Su dinámica es por lo tanto sencilla: donante y donatario llegan a un acuerdo al que queda condicionada la donación. Se cumple, perfecto. No se cumple, el bien regresa al donante. Esa es la lógica, aunque en la práctica hay ciertos matices. Por ejemplo, la donación no siempre tiene que llevarse a cabo en el mismo momento. El bien donado puede entregarse cuando se firma el acuerdo o dejarse en suspenso a la espera de que se cumplan las condiciones pactadas.
¿Qué acuerda la gente? EPE ha hablado con varios despachos de la Comunidad de Madrid y se ha encontrado con pactos de todo tipo. Por ejemplo, una abuela que dona su casa a su nieta a cambio de que acabe su carrera y estudie un máster, donaciones a cuidadores o (probablemente las más llamativas de todas) cesiones que quedan condicionadas al cuidado de animales.
"Hay casos en que se dona la casa con la condición de que el que la recibe cuide de su mascota el tiempo que esté viva", aclara Manuel Hernández, de Vilches Abogados. "Eso le garantiza [al donante] que si fallece, su mascota va a estar cuidada. También se puede hacer por herencia, con un legado condicional".
¿Es solo teoría? No. A modo de ejemplo, Hernández cita el caso con el que arrancaba este reportaje: un hombre de Madrid decidió donar su vivienda a una amiga a cambio de que cuidara de sus tres perros. "Tenía poca conexión con sus hijos y le tenía mucho cariño a los animales, así que donó su casa en usufructo a una amiga, más joven, si cuidaba a sus perros. Si esta condición no la cumplía se podía instar al procedimiento de revocación", señala el experto. El fenómeno es cada vez más habitual y parte de la "humanización" de las mascotas.
¿Así de fácil? En la práctica los acuerdos tienen letra pequeña. Lo recodaba hace poco en COPE la abogada Carolina Florez de Quiñones, quien reconoce este tipo de cesiones condicionadas, igual que las dirigidas a cuidadores de personas mayores; pero advierte: "Nadie puede dejar vivo lo que no puede dejar muerto".
¿Qué significa eso? Que la voluntad de quien dona es uno de los factores clave a tener en cuenta, pero no el único. Otro son los herederos forzosos. Una donación en vida que dañe su 'legítima' pueda acabar considerándose 'inoficiosa'.
¿Hay más fórmulas? Sí. Otra fórmula que se ha vuelto popular es la donación de vivienda en nuda propiedad, que básicamente consiste en ceder la titularidad de un bien sin los derechos de uso y disfrute. Si hablamos de un apartamento eso significa que el donante puede transmitírselo a sus hijos, nietos, sobrinos o quien considere, pero sin renunciar al usufructo de la vivienda en lo que le resta de vida. Es decir, el donante sigue disfrutando del piso como si nada hubiera cambiado, lo que implica que puede habitarlo o incluso alquilarlo.
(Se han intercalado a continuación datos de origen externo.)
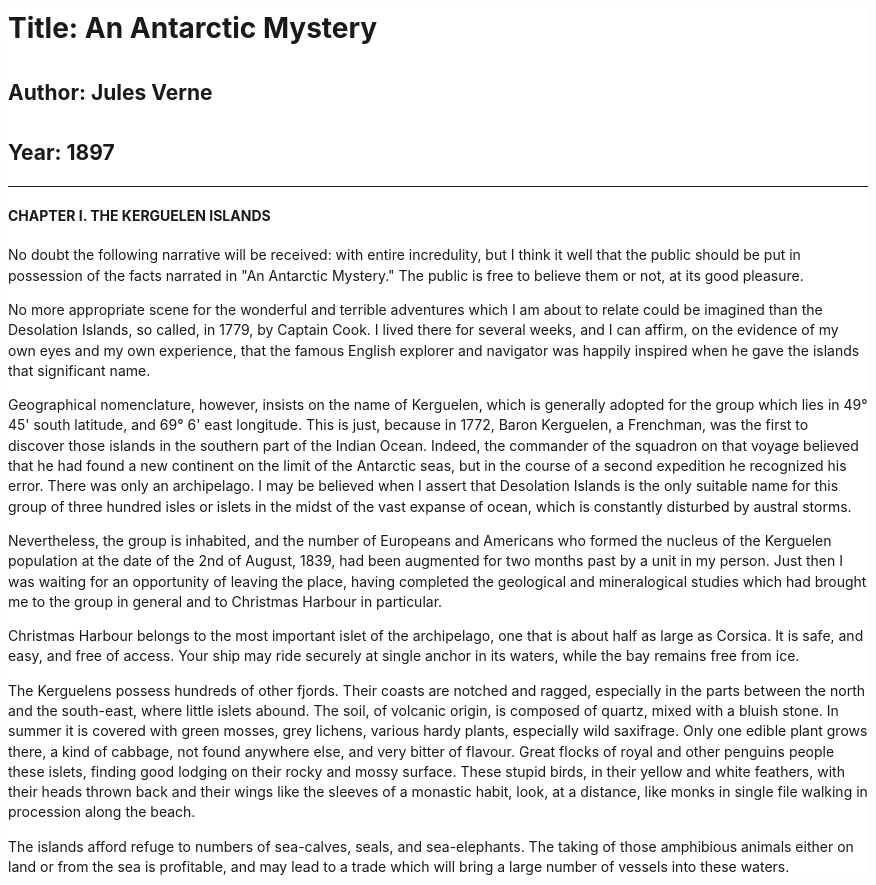 # Title: An Antarctic Mystery

## Author: Jules Verne

## Year: 1897

-------

#### CHAPTER I. THE KERGUELEN ISLANDS

No doubt the following narrative will be received: with entire incredulity, but I think it well that the public should be put in possession of the facts narrated in "An Antarctic Mystery." The public is free to believe them or not, at its good pleasure.

No more appropriate scene for the wonderful and terrible adventures which I am about to relate could be imagined than the Desolation Islands, so called, in 1779, by Captain Cook. I lived there for several weeks, and I can affirm, on the evidence of my own eyes and my own experience, that the famous English explorer and navigator was happily inspired when he gave the islands that significant name.

Geographical nomenclature, however, insists on the name of Kerguelen, which is generally adopted for the group which lies in 49° 45' south latitude, and 69° 6' east longitude. This is just, because in 1772, Baron Kerguelen, a Frenchman, was the first to discover those islands in the southern part of the Indian Ocean. Indeed, the commander of the squadron on that voyage believed that he had found a new continent on the limit of the Antarctic seas, but in the course of a second expedition he recognized his error. There was only an archipelago. I may be believed when I assert that Desolation Islands is the only suitable name for this group of three hundred isles or islets in the midst of the vast expanse of ocean, which is constantly disturbed by austral storms.

Nevertheless, the group is inhabited, and the number of Europeans and Americans who formed the nucleus of the Kerguelen population at the date of the 2nd of August, 1839, had been augmented for two months past by a unit in my person. Just then I was waiting for an opportunity of leaving the place, having completed the geological and mineralogical studies which had brought me to the group in general and to Christmas Harbour in particular.

Christmas Harbour belongs to the most important islet of the archipelago, one that is about half as large as Corsica. It is safe, and easy, and free of access. Your ship may ride securely at single anchor in its waters, while the bay remains free from ice.

The Kerguelens possess hundreds of other fjords. Their coasts are notched and ragged, especially in the parts between the north and the south-east, where little islets abound. The soil, of volcanic origin, is composed of quartz, mixed with a bluish stone. In summer it is covered with green mosses, grey lichens, various hardy plants, especially wild saxifrage. Only one edible plant grows there, a kind of cabbage, not found anywhere else, and very bitter of flavour. Great flocks of royal and other penguins people these islets, finding good lodging on their rocky and mossy surface. These stupid birds, in their yellow and white feathers, with their heads thrown back and their wings like the sleeves of a monastic habit, look, at a distance, like monks in single file walking in procession along the beach.

The islands afford refuge to numbers of sea-calves, seals, and sea-elephants. The taking of those amphibious animals either on land or from the sea is profitable, and may lead to a trade which will bring a large number of vessels into these waters.
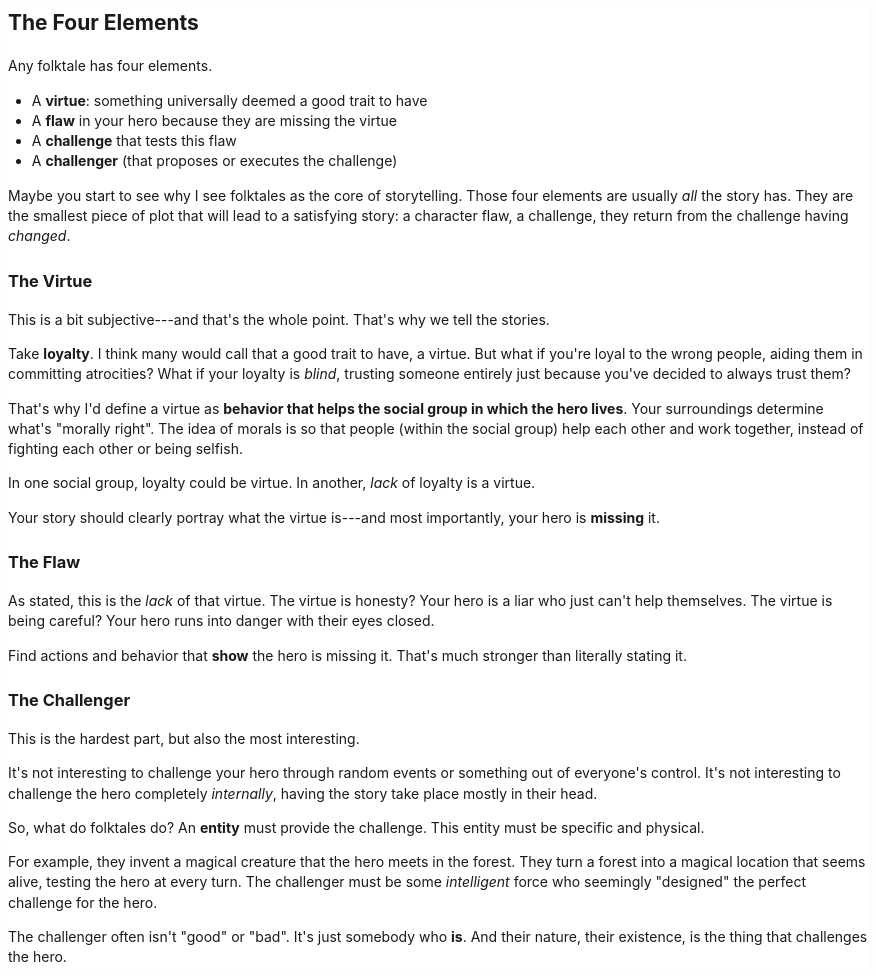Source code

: ## The Four Elements

Any folktale has four elements.

* A **virtue**: something universally deemed a good trait to have
* A **flaw** in your hero because they are missing the virtue
* A **challenge** that tests this flaw
* A **challenger** (that proposes or executes the challenge)

Maybe you start to see why I see folktales as the core of storytelling. Those four elements are usually _all_ the story has. They are the smallest piece of plot that will lead to a satisfying story: a character flaw, a challenge, they return from the challenge having _changed_.

### The Virtue

This is a bit subjective---and that's the whole point. That's why we tell the stories.

Take **loyalty**. I think many would call that a good trait to have, a virtue. But what if you're loyal to the wrong people, aiding them in committing atrocities? What if your loyalty is _blind_, trusting someone entirely just because you've decided to always trust them?

That's why I'd define a virtue as **behavior that helps the social group in which the hero lives**. Your surroundings determine what's "morally right". The idea of morals is so that people (within the social group) help each other and work together, instead of fighting each other or being selfish.

In one social group, loyalty could be virtue. In another, _lack_ of loyalty is a virtue.

Your story should clearly portray what the virtue is---and most importantly, your hero is **missing** it.

### The Flaw

As stated, this is the _lack_ of that virtue. The virtue is honesty? Your hero is a liar who just can't help themselves. The virtue is being careful? Your hero runs into danger with their eyes closed.

Find actions and behavior that **show** the hero is missing it. That's much stronger than literally stating it.

### The Challenger

This is the hardest part, but also the most interesting.

It's not interesting to challenge your hero through random events or something out of everyone's control. It's not interesting to challenge the hero completely _internally_, having the story take place mostly in their head.

So, what do folktales do? An **entity** must provide the challenge. This entity must be specific and physical.

For example, they invent a magical creature that the hero meets in the forest. They turn a forest into a magical location that seems alive, testing the hero at every turn. The challenger must be some _intelligent_ force who seemingly "designed" the perfect challenge for the hero.

The challenger often isn't "good" or "bad". It's just somebody who **is**. And their nature, their existence, is the thing that challenges the hero.

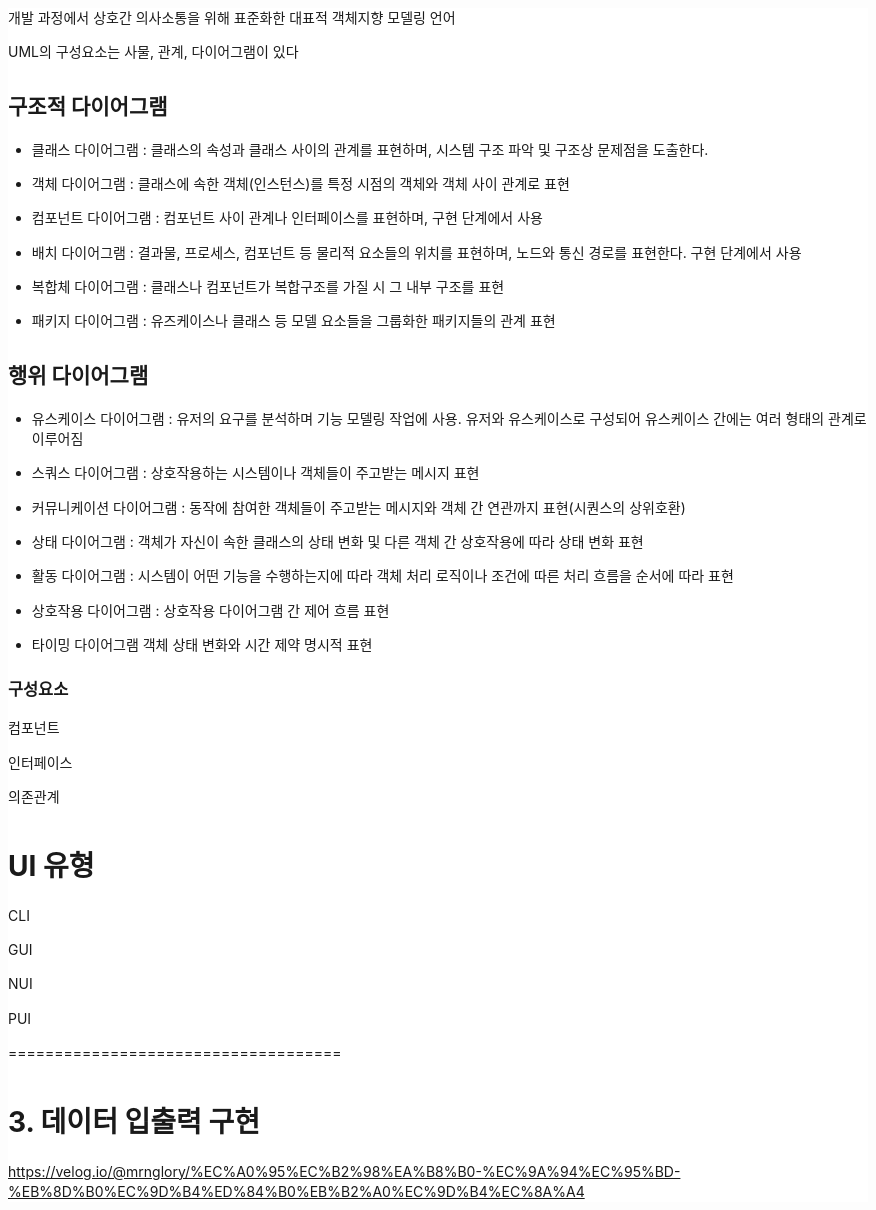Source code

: 개발 과정에서 상호간 의사소통을 위해 표준화한 대표적 객체지향 모델링 언어

UML의 구성요소는 사물, 관계, 다이어그램이 있다

## 구조적 다이어그램

- 클래스 다이어그램 : 클래스의 속성과 클래스 사이의 관계를 표현하며, 시스템 구조 파악 및 구조상 문제점을 도출한다.

- 객체 다이어그램 : 클래스에 속한 객체(인스턴스)를 특정 시점의 객체와 객체 사이 관계로 표현

- 컴포넌트 다이어그램 : 컴포넌트 사이 관계나 인터페이스를 표현하며, 구현 단계에서 사용

- 배치 다이어그램 : 결과물, 프로세스, 컴포넌트 등 물리적 요소들의 위치를 표현하며, 노드와 통신 경로를 표현한다. 구현 단계에서 사용

- 복합체 다이어그램 : 클래스나 컴포넌트가 복합구조를 가질 시 그 내부 구조를 표현

- 패키지 다이어그램 : 유즈케이스나 클래스 등 모델 요소들을 그룹화한 패키지들의 관계 표현

## 행위 다이어그램

- 유스케이스 다이어그램 : 유저의 요구를 분석하며 기능 모델링 작업에 사용. 유저와 유스케이스로 구성되어 유스케이스 간에는 여러 형태의 관계로 이루어짐

- 스쿼스 다이어그램 : 상호작용하는 시스템이나 객체들이 주고받는 메시지 표현

- 커뮤니케이션 다이어그램 : 동작에 참여한 객체들이 주고받는 메시지와 객체 간 연관까지 표현(시퀀스의 상위호환)

- 상태 다이어그램 : 객체가 자신이 속한 클래스의 상태 변화 및 다른 객체 간 상호작용에 따라 상태 변화 표현

- 활동 다이어그램 : 시스템이 어떤 기능을 수행하는지에 따라 객체 처리 로직이나 조건에 따른 처리 흐름을 순서에 따라 표현

- 상호작용 다이어그램 : 상호작용 다이어그램 간 제어 흐름 표현

- 타이밍 다이어그램 객체 상태 변화와 시간 제약 명시적 표현

### 구성요소

컴포넌트

인터페이스

의존관계

# UI 유형

CLI

GUI

NUI

PUI

====================================

# 3. 데이터 입출력 구현

https://velog.io/@mrnglory/%EC%A0%95%EC%B2%98%EA%B8%B0-%EC%9A%94%EC%95%BD-%EB%8D%B0%EC%9D%B4%ED%84%B0%EB%B2%A0%EC%9D%B4%EC%8A%A4
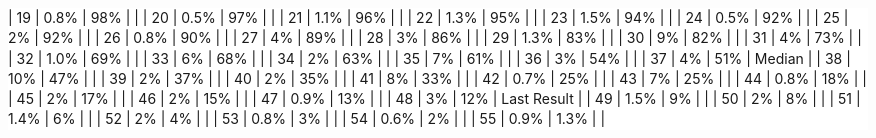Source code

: | 19 | 0.8% | 98% |  |
| 20 | 0.5% | 97% |  |
| 21 | 1.1% | 96% |  |
| 22 | 1.3% | 95% |  |
| 23 | 1.5% | 94% |  |
| 24 | 0.5% | 92% |  |
| 25 | 2% | 92% |  |
| 26 | 0.8% | 90% |  |
| 27 | 4% | 89% |  |
| 28 | 3% | 86% |  |
| 29 | 1.3% | 83% |  |
| 30 | 9% | 82% |  |
| 31 | 4% | 73% |  |
| 32 | 1.0% | 69% |  |
| 33 | 6% | 68% |  |
| 34 | 2% | 63% |  |
| 35 | 7% | 61% |  |
| 36 | 3% | 54% |  |
| 37 | 4% | 51% | Median |
| 38 | 10% | 47% |  |
| 39 | 2% | 37% |  |
| 40 | 2% | 35% |  |
| 41 | 8% | 33% |  |
| 42 | 0.7% | 25% |  |
| 43 | 7% | 25% |  |
| 44 | 0.8% | 18% |  |
| 45 | 2% | 17% |  |
| 46 | 2% | 15% |  |
| 47 | 0.9% | 13% |  |
| 48 | 3% | 12% | Last Result |
| 49 | 1.5% | 9% |  |
| 50 | 2% | 8% |  |
| 51 | 1.4% | 6% |  |
| 52 | 2% | 4% |  |
| 53 | 0.8% | 3% |  |
| 54 | 0.6% | 2% |  |
| 55 | 0.9% | 1.3% |  |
¿Tanto han aumentado? Las donaciones, sin duda. En octubre el Consejo General del Notariado (CGN) publicó un informe que muestra que entre 2017 y 2024 las donaciones de viviendas se dispararon casi un 68%: de 32.623 pasaron a 54.735. Solo durante la primera mitad de 2025 contabilizó 27.000 donaciones. En paralelo los notarios registraron un incremento de viviendas heredadas.
Como telón de fondo está el encarecimiento de la vivienda y las dificultades de acceso de los jóvenes, lo que explica en parte que abuelos, padres, tíos… salgan al 'rescate' de las nuevas generaciones, facilitándoles el acceso al mercado.
¿Qué dicen los notarios? "Los datos muestran un claro incremento de las donaciones y las herencias de viviendas de personas mayores a las siguientes generaciones", confirma el CGN. Por si quedasen dudas de su peso creciente, el colectivo recuerda además que el número de viviendas heredadas y donadas en 2024 equivaldría, en conjunto, al 64% de las operaciones de compraventa.
No solo se dona vivienda. También se transfiere dinero que pasa de los bolsillos de abuelos o padres a nietos/hijos para facilitarles la entrada de una hipoteca. Queda la duda de cuantas de esas donaciones llegan con condiciones.